Verwijt
„Toen begon Hij de steden, in dewelke Zijn krachten het meest geschied waren, te verwijten.”
Mattheüs 11:20De Heere Jezus verwijt de scharen door een voorbeeld van de steden Chorazin en Bethsaïda aan te halen, steden die alles van zo nabij hadden gezien. Hij had daar het meest geleerd en de meeste wonderen verricht. Maar zij waren met Jezus niet ingenomen. Ofschoon de Heere Jezus het gehele Joodse land had doorwandeld, om op te zoeken en terecht te brengen de verloren schapen van het huis van Israël, verbleef Hij toch het meest in Galilea.

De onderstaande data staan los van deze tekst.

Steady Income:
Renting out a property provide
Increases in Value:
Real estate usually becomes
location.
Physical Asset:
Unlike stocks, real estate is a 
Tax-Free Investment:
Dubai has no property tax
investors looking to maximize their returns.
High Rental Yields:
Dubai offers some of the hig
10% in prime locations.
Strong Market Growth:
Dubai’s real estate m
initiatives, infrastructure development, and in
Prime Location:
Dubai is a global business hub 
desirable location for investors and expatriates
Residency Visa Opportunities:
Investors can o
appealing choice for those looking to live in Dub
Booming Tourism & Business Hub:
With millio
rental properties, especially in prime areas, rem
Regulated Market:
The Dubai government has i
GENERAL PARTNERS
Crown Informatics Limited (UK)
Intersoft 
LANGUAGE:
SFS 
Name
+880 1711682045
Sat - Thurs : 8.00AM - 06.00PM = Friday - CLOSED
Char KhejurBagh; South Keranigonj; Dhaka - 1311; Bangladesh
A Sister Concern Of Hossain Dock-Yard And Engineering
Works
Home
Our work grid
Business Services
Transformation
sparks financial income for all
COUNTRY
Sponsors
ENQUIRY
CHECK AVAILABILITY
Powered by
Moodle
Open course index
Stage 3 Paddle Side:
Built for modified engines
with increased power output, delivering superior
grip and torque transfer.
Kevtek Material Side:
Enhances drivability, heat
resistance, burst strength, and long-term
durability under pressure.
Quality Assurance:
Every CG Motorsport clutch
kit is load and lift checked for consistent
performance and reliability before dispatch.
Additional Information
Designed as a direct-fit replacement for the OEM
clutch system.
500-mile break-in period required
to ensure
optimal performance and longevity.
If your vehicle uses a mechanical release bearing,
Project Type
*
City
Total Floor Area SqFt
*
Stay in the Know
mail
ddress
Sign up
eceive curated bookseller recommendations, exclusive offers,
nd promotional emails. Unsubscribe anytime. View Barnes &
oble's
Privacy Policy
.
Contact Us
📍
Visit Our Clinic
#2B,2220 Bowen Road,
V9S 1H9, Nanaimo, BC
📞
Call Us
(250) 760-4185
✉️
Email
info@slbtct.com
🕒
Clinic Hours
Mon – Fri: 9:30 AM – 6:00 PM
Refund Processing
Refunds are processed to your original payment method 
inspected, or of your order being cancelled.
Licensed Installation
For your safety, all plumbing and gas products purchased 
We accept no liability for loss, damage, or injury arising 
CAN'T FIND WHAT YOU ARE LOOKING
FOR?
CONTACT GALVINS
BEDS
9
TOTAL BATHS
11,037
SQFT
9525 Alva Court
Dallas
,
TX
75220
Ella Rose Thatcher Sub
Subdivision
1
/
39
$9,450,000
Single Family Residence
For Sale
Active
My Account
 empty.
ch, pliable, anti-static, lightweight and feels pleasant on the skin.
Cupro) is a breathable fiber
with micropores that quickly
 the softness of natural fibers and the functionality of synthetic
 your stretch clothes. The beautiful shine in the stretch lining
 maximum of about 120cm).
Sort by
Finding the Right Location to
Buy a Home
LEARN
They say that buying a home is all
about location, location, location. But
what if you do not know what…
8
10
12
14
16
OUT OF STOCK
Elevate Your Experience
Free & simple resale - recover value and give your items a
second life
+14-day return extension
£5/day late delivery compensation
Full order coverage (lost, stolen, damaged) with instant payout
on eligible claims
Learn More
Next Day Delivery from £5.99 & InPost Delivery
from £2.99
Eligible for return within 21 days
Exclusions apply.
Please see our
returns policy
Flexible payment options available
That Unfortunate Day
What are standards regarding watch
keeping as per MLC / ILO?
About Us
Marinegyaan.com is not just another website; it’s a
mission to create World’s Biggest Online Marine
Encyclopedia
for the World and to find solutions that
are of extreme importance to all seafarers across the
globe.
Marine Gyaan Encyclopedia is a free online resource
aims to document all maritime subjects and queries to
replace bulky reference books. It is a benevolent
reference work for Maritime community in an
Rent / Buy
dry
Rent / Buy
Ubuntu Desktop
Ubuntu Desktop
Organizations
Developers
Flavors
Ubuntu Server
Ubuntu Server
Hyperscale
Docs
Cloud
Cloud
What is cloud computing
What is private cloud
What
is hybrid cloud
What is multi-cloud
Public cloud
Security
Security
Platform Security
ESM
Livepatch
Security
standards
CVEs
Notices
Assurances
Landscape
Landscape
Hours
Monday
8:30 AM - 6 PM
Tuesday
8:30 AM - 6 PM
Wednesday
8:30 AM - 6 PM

Galilea, het volk dat in duisternis wandelde en dat in een land van de schaduw van de dood woonde. Juist dat Galilea, waar Zijn meeste krachten hadden plaatsgevonden, in de steden zoals genoemd. Want niet tegenstaande volgens het bericht van Mattheüs ook te Chorazin de meeste krachten van Jezus plaatsvonden, leest men daarvan niets in de evangelieboeken. De grootste eer viel Kapernaüm ten deel, de eigen plaats van Jezus. Deze plaats, zoals er staat, was tot de hemel toe verhoogd. Had niet de Zoon van God dit stadje tot Zijn woonplaats verkoren?
Wie zou eraan twijfelen of de goddelijke heerlijkheid van de God-mens zich vanachter het voorhangsel van de menselijke natuur daar wel eens naakt heeft geopenbaard? Wie kan het zich inbeelden, dat heerlijke en goddelijke dat hier in het oog moest lopen?